EXERCISE GOAL: The listing must be copied out in full and exactly; no images go with it.

DATA SECTION:

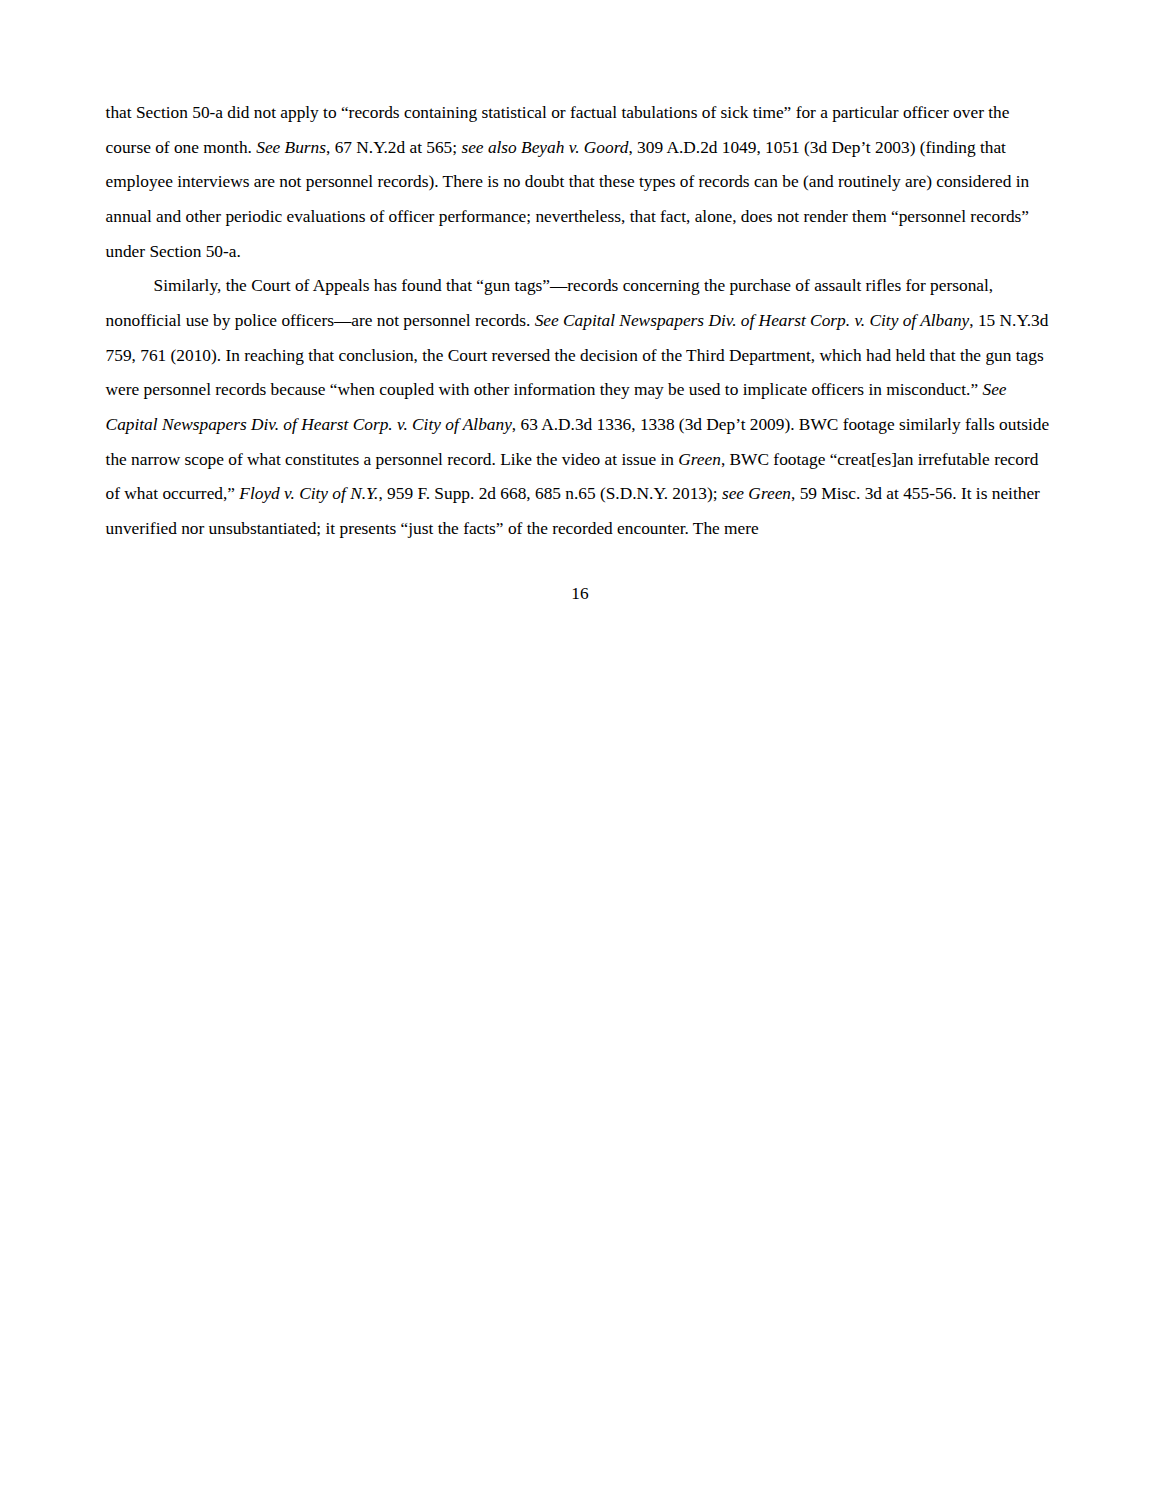that Section 50-a did not apply to “records containing statistical or factual tabulations of sick time” for a particular officer over the course of one month. See Burns, 67 N.Y.2d at 565; see also Beyah v. Goord, 309 A.D.2d 1049, 1051 (3d Dep’t 2003) (finding that employee interviews are not personnel records). There is no doubt that these types of records can be (and routinely are) considered in annual and other periodic evaluations of officer performance; nevertheless, that fact, alone, does not render them “personnel records” under Section 50-a.
Similarly, the Court of Appeals has found that “gun tags”—records concerning the purchase of assault rifles for personal, nonofficial use by police officers—are not personnel records. See Capital Newspapers Div. of Hearst Corp. v. City of Albany, 15 N.Y.3d 759, 761 (2010). In reaching that conclusion, the Court reversed the decision of the Third Department, which had held that the gun tags were personnel records because “when coupled with other information they may be used to implicate officers in misconduct.” See Capital Newspapers Div. of Hearst Corp. v. City of Albany, 63 A.D.3d 1336, 1338 (3d Dep’t 2009). BWC footage similarly falls outside the narrow scope of what constitutes a personnel record. Like the video at issue in Green, BWC footage “creat[es]an irrefutable record of what occurred,” Floyd v. City of N.Y., 959 F. Supp. 2d 668, 685 n.65 (S.D.N.Y. 2013); see Green, 59 Misc. 3d at 455-56. It is neither unverified nor unsubstantiated; it presents “just the facts” of the recorded encounter. The mere
16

ANSWER TO THIS EXERCISE:
that Section 50-a did not apply to “records containing statistical or factual tabulations of sick time” for a particular officer over the course of one month. See Burns, 67 N.Y.2d at 565; see also Beyah v. Goord, 309 A.D.2d 1049, 1051 (3d Dep’t 2003) (finding that employee interviews are not personnel records). There is no doubt that these types of records can be (and routinely are) considered in annual and other periodic evaluations of officer performance; nevertheless, that fact, alone, does not render them “personnel records” under Section 50-a.
Similarly, the Court of Appeals has found that “gun tags”—records concerning the purchase of assault rifles for personal, nonofficial use by police officers—are not personnel records. See Capital Newspapers Div. of Hearst Corp. v. City of Albany, 15 N.Y.3d 759, 761 (2010). In reaching that conclusion, the Court reversed the decision of the Third Department, which had held that the gun tags were personnel records because “when coupled with other information they may be used to implicate officers in misconduct.” See Capital Newspapers Div. of Hearst Corp. v. City of Albany, 63 A.D.3d 1336, 1338 (3d Dep’t 2009). BWC footage similarly falls outside the narrow scope of what constitutes a personnel record. Like the video at issue in Green, BWC footage “creat[es]an irrefutable record of what occurred,” Floyd v. City of N.Y., 959 F. Supp. 2d 668, 685 n.65 (S.D.N.Y. 2013); see Green, 59 Misc. 3d at 455-56. It is neither unverified nor unsubstantiated; it presents “just the facts” of the recorded encounter. The mere
16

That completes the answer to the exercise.